WORK TO COMPLETE:
Go through the data and copy every line in which "Aufgabe" appears.

INPUT DATA:
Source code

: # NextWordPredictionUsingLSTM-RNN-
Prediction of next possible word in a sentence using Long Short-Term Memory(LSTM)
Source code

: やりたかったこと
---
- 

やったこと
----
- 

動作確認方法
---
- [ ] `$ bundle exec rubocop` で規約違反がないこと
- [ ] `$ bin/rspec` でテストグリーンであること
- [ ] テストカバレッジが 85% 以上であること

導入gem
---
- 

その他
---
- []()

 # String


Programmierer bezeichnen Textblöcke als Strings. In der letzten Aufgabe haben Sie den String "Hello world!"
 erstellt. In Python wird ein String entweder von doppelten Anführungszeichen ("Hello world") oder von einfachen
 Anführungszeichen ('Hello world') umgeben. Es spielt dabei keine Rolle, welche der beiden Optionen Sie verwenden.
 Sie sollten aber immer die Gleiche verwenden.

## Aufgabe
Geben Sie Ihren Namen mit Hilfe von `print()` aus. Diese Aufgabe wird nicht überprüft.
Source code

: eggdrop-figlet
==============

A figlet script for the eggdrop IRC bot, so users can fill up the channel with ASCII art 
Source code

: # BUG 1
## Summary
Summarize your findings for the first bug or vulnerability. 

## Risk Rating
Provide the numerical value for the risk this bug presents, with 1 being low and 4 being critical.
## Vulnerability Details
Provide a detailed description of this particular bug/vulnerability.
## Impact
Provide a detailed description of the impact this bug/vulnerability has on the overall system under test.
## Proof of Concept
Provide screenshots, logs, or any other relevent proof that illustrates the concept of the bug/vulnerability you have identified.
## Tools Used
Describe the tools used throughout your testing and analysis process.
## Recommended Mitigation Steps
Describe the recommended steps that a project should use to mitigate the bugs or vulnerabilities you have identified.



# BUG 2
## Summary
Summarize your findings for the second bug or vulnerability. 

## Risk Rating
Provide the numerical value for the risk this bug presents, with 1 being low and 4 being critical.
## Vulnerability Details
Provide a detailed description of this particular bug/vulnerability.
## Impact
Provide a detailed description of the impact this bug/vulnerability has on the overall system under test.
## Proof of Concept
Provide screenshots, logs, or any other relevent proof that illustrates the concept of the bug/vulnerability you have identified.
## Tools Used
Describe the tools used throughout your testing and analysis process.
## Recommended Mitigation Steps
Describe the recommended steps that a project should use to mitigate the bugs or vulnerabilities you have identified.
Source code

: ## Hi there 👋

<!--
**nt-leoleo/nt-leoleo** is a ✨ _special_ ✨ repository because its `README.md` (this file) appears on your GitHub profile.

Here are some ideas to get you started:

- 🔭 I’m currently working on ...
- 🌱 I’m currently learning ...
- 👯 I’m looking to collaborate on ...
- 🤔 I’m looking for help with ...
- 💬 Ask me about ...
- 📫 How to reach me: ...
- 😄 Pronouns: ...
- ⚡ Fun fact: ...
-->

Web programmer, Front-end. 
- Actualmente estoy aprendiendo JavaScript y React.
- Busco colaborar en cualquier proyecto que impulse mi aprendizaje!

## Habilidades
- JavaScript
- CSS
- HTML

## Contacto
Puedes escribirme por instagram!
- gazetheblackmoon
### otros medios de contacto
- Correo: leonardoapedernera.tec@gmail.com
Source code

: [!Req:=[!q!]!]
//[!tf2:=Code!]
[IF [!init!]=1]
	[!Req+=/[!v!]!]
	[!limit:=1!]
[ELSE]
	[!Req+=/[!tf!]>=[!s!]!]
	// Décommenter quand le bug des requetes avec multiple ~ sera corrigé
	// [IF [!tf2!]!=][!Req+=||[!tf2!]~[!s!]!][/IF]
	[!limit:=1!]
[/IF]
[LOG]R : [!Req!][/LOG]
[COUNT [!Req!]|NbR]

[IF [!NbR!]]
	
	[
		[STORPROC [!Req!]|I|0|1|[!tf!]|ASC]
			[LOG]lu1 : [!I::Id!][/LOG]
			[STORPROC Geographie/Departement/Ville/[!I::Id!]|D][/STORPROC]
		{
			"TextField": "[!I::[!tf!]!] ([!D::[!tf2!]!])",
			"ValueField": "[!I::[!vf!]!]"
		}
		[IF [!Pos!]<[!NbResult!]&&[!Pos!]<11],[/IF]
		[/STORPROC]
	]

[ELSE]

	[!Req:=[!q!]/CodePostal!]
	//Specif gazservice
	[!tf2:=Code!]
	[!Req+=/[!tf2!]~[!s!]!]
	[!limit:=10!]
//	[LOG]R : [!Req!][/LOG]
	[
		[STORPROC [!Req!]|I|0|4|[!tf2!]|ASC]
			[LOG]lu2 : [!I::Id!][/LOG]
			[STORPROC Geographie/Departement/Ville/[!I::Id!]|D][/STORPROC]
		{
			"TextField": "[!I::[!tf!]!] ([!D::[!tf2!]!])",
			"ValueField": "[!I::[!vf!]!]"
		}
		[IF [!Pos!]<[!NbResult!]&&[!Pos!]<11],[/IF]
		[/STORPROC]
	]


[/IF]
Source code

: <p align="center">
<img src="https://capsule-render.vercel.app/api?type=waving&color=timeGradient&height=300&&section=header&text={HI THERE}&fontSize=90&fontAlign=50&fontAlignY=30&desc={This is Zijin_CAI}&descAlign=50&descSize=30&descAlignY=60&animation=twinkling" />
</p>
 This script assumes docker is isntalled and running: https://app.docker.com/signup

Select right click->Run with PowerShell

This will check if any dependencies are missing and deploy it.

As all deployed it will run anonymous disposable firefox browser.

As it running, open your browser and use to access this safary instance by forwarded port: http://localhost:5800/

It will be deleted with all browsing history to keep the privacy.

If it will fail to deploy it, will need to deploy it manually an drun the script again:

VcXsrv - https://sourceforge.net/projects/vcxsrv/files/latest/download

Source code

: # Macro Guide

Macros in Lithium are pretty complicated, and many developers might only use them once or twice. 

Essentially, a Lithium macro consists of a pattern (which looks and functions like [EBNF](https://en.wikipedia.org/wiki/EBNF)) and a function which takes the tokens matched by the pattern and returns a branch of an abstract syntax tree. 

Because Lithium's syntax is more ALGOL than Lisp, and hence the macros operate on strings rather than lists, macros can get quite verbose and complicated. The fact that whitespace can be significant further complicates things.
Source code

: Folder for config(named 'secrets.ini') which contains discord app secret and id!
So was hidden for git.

EXPECTED OUTPUT:
Programmierer bezeichnen Textblöcke als Strings. In der letzten Aufgabe haben Sie den String "Hello world!"
## Aufgabe
Geben Sie Ihren Namen mit Hilfe von `print()` aus. Diese Aufgabe wird nicht überprüft.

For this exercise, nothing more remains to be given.